The enlightened person enjoys an unshakeable happiness. Underlying all shifts in mood or emotion is an inner contentment that assures maximum enjoyment of whatever is at hand. The enlightened person doesn’t walk around thinking how happy he is or how much he is enjoying himself. On the contrary, a natural innocence, almost childlike in quality, characterizes his interactions with others. Just as a child enjoys the spontaneous bubbling up of happiness, the enlightened person radiates an inner happiness, that wells up from within the most basic element of his being. The strong baseline happiness of the enlightened person permits a re-emergence of that childlike spontaneity against a background of mature emotional and intellectual development.
The optimum mental temperature of enlightenment means that a person wastes no energy on worries or anxieties. Perfect balance in the autonomic nervous system allows for a smooth, and unruffled flow of energy. Feelings of fatigue, dullness,or loss of alertness are foreign to the enlightened individual. The enlightened person discovers ripples of pleasure in everything he does. In no way should enlightenment be thought of as a state of dry serenity.
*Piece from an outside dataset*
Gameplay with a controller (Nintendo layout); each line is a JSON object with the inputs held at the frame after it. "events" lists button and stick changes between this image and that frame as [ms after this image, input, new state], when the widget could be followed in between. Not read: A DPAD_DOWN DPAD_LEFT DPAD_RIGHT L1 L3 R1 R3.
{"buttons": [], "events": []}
On the contrary, the enlightened person enjoys such an inner fullness of happiness that he cannot help but overflow in laugher and in expression of warmth and friendship.
Another important characteristic of enlightenment is freedom. In the process of becoming enlightened, Transcendental Meditation dissolves all of a person’s deepest fears and inhibitions. When enlightenment finally dawns, these limitations are nowhere to be found. As a result, the barrier that most people feel between their inner and outer lives melts away and a harmonious integration is spontaneously achieved. No longer do unspoken wishes or pent-up feelings keep a person cut off from himself and others. Intimacy becomes the natural way of relating to others, rather than game playing.
Another characteristic of enlightenment is ease of activity. Straining to achieve is a classic feature of the average neurotic, but nature does not work according to the principle of strain. Meditators typically report that they are doing less but accomplishing more. As a result, work becomes more pleasurable, and the enlightened person enjoys the process of achievement as well as the goal itself.
One further characteristic of enlightenment that needs to be mentioned. The ability to perform spontaneous right action. Wise men of every generation have sought ultimate criteria for right and wrong behavior. If a person acts naturally to bring the best effect to himself and others, his actions are right. People who practice meditation seem to report that issues of right and wrong become less troublesome because they begin automatically feeling or intuiting what’s right in any given situation. When following these intuitions turns out to produce positive effects for all, a meditator grows in confidence about his ability to intuit what is right.
Enlightenment results from the continuous and progressive refinement or purification of the nervous system through meditation until a state of psychophysiological integration is achieved. This physiological state of maximum ease and order supports the state of enlightenment.
It’s been said in many of the books that I have read about meditation is that the average person is like millionaire who has forgotten his wealth and position and goes begging in the street. Everyone has the natural capacity to gain access to his or her full creative intelligence in the state of enlightenment.
This blog is based on the book, “Happiness, The Transcendental Meditation Program; Psychiatry and Enlightenment” by Harold H. Bloomfield, M.D., Copyright 1976.
Harold H. Bloomfield, M.D. is a Yale-trained psychiatrist and a respected leader in alternative medicine and integrative psychiatry. He is the best-selling author of Making Peace with your Parents, Making Peace withn Yourself, Hypericum (St. John’s Wort) & Depression, How to Heal Depression, How to Survive the Loss of a Love, and TM Transcendental Meditation. His books have sold more than seven million copies and have been translated into twenty-six languages. His work has been featured in every major media outlet, including 20/20, Oprah, Larry King, Good Morning America and in Time, Newsweek, the New York Times, Forbes and People.
So enjoy your journey…
strongwilledwoman wrote on Nov 13, ’07
One who seeks enlightenment will never find it. It is a way of life and a state of mind. The answer is simple, live your life to the fullest, don’t hurt your self or others, protect our earth, and animals. Listen, don’t judge.